Nie masz wyznaczonych granic działki, że do zgrubnego zaznaczenia, gdzie zdjąć humus i wykarczować krzaki potrzebujesz geodety? Nawet jak to mała część normalnej kwoty, to po co ją wyrzucać? U mnie geodeta się pojawił jak działka była uprzątnięta, humus zebrany i czekały ławy ciesielskie na tyczenie. 




> Jeśli zapytasz mnie ile zapłaciłem za stal na budowę? I ja Ci odpowiem, że 1800,00 zł (choć tak na prawdę było to 1785,00) to będzie to rzetelna informacja czy nie?


A ja Ci nie odpowiem, bo mam zawodną pamięć. Jak już otworzę sobie arkusz, to wygodniej i bezpieczniej (nie omsnie mi się palec na inną cyferkę) mi będzie przekopiować kwotę.

----------


## Marcowy70

> Nie masz wyznaczonych granic działki, że do zgrubnego zaznaczenia, gdzie zdjąć humus i wykarczować krzaki potrzebujesz geodety? Nawet jak to mała część normalnej kwoty, to po co ją wyrzucać?


Dalej się nie rozumiemy. To nie jest mała kwota, tylko żadna. Nic nie dopłaciłem ani nie dopłacę, nie jestem też do niczego dodatkowego zobowiązany - oprócz zlecenia tej samej osobie wytyczenia osi, co i tak było już postanowione, a cena ustalona. Geodeta był po prostu uprzejmy, że przejeżdżając obok zatrzymał się, pomierzył i wbił cztery kołki. Na pewno zrobił to lepiej, niż ja bym sobie z tym poradził. Na działce nie ma żadnych krzaków, jest do zdjęcia humus, a potem do zrobienia wykop, razem 90 cm poniżej poziomu gruntu. Przesunięcie granicy wykopu o pół metra może zrobić różnicę. 

Ale póki co: wczoraj architekt uzupełnił w starostwie jakieś drobne braki i papiery już w komplecie. PnB obiecali mu "zaraz po Nowym Roku". Przekonamy się, co znaczy "zaraz" dla urzędu  :big grin: 

Wesołych Świąt, chłopy!

----------


## swierol

Najlepszego Panowie :smile:  Dużo wytwalosci, wyrozumiałości i nie wciskaniu swojej prawdy jako jedynej słusznej  :smile:

----------


## Marcowy70

W święta miałem dużo czasu, więc poczytałem i wykombinowałem takie ogrzewanie dla domu:

- salon + kuchnia + wiatrołap, razem ok. 36 mkw. - klimatyzator inwerterowy,
- dwa pokoje: 11 + 13 mkw. - grzejniki na podczerwień,
- łazienka niecałe 5 mkw. - mata grzewcza w podłodze. 

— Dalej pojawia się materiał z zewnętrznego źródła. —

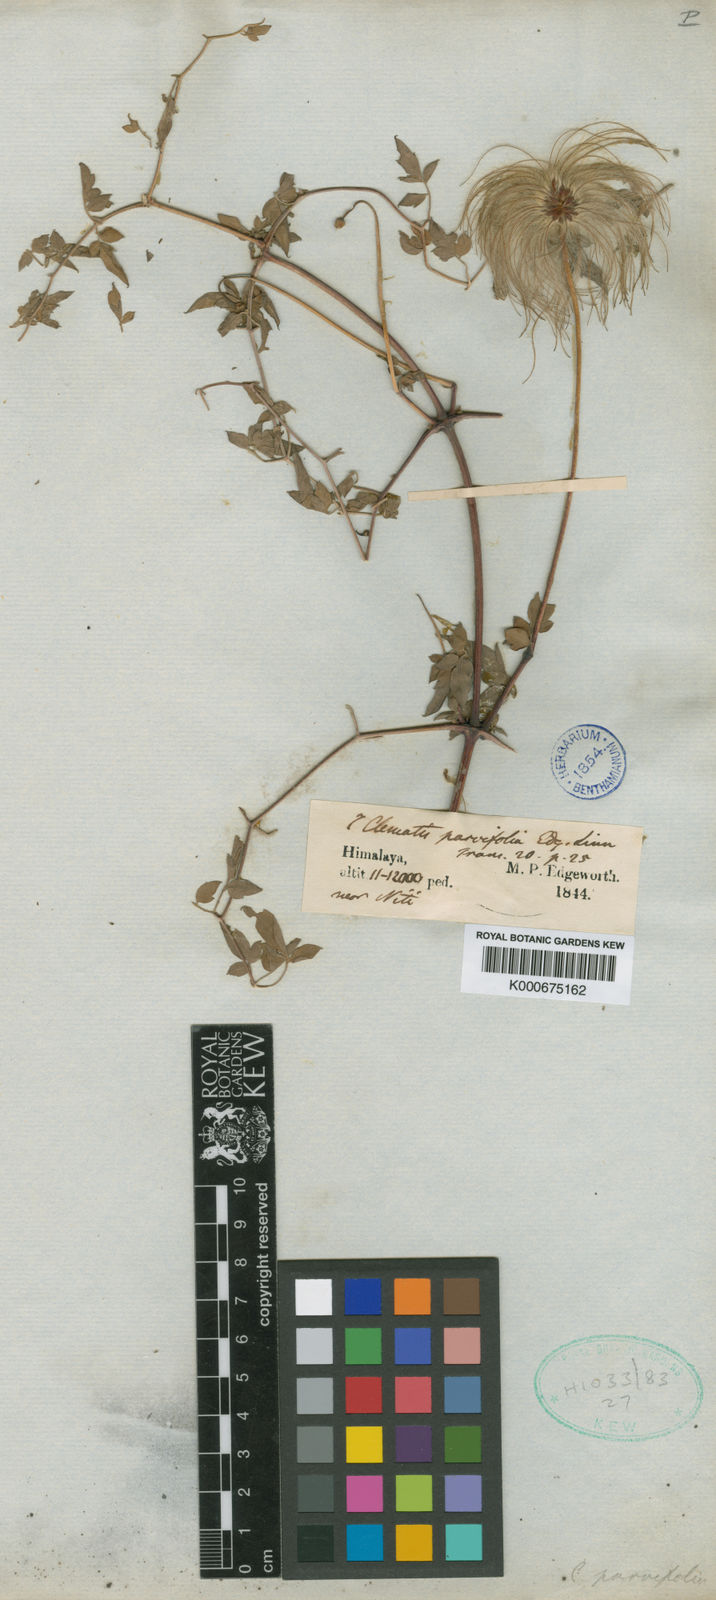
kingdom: Plantae
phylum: Tracheophyta
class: Magnoliopsida
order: Ranunculales
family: Ranunculaceae
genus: Clematis
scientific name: Clematis graveolens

Wszystkie urządzenia sterowane wifi, same wstają po zaniku i przywróceniu napięcia, większość instalacji można zrobić samemu (oprócz klimatyzatora). Całość ok. 4-5 tys. z montażem. Kusi mnie jednak podłogówka na całości - cena niewiele wyższa (6-8 tys.), ale dochodzą koszty montażu i odpada chłodzenie latem. Dom - jak może pamiętacie - murowany, porządnie ocieplony, używany w weekendy i wakacje. 

Ma to sens?

Edit: chyba powinienem przenieść wątek do "Bocianków", oczywiście o ile dostanę PnB po Nowym Roku  :smile:

----------


## swierol

Pierwsze co to Wszystkiego dobrego w Nowym Roku.
Z jednej strony masz system zdecentralizowany i masz też chłodzenie ale z drugiej czy trochę nie "nadźgane"? Dom 63m2 i 3 różne systemy ogrzewania. 
W innym wątku pytałem o wielkość bufora z grzałka do takiej powierzchni ale się nie dowiedziałem. Oczywiście ewentualny bufor sprzężony z podlogowka.

----------


## gawel

> W święta miałem dużo czasu, więc poczytałem i wykombinowałem takie ogrzewanie dla domu:
> 
> - salon + kuchnia + wiatrołap, razem ok. 36 mkw. - klimatyzator inwerterowy,
> - dwa pokoje: 11 + 13 mkw. - grzejniki na podczerwień,
> - łazienka niecałe 5 mkw. - mata grzewcza w podłodze. 
> 
> Wszystkie urządzenia sterowane wifi, same wstają po zaniku i przywróceniu napięcia, większość instalacji można zrobić samemu (oprócz klimatyzatora). Całość ok. 4-5 tys. z montażem. Kusi mnie jednak podłogówka na całości - cena niewiele wyższa (6-8 tys.), ale dochodzą koszty montażu i odpada chłodzenie latem. Dom - jak może pamiętacie - murowany, porządnie ocieplony, używany w weekendy i wakacje. 
> 
> Ma to sens?
> ...


Ja mam podobne rozwiązanie od 16 lat tylko dom 2 razy większy. Nie mam jeszcze klimy w salonie ale za rok zakładam, jakbyś chciał więcej szczegółów podeślij nr tel na priva to odwonię i podzielę się doświadczeniami.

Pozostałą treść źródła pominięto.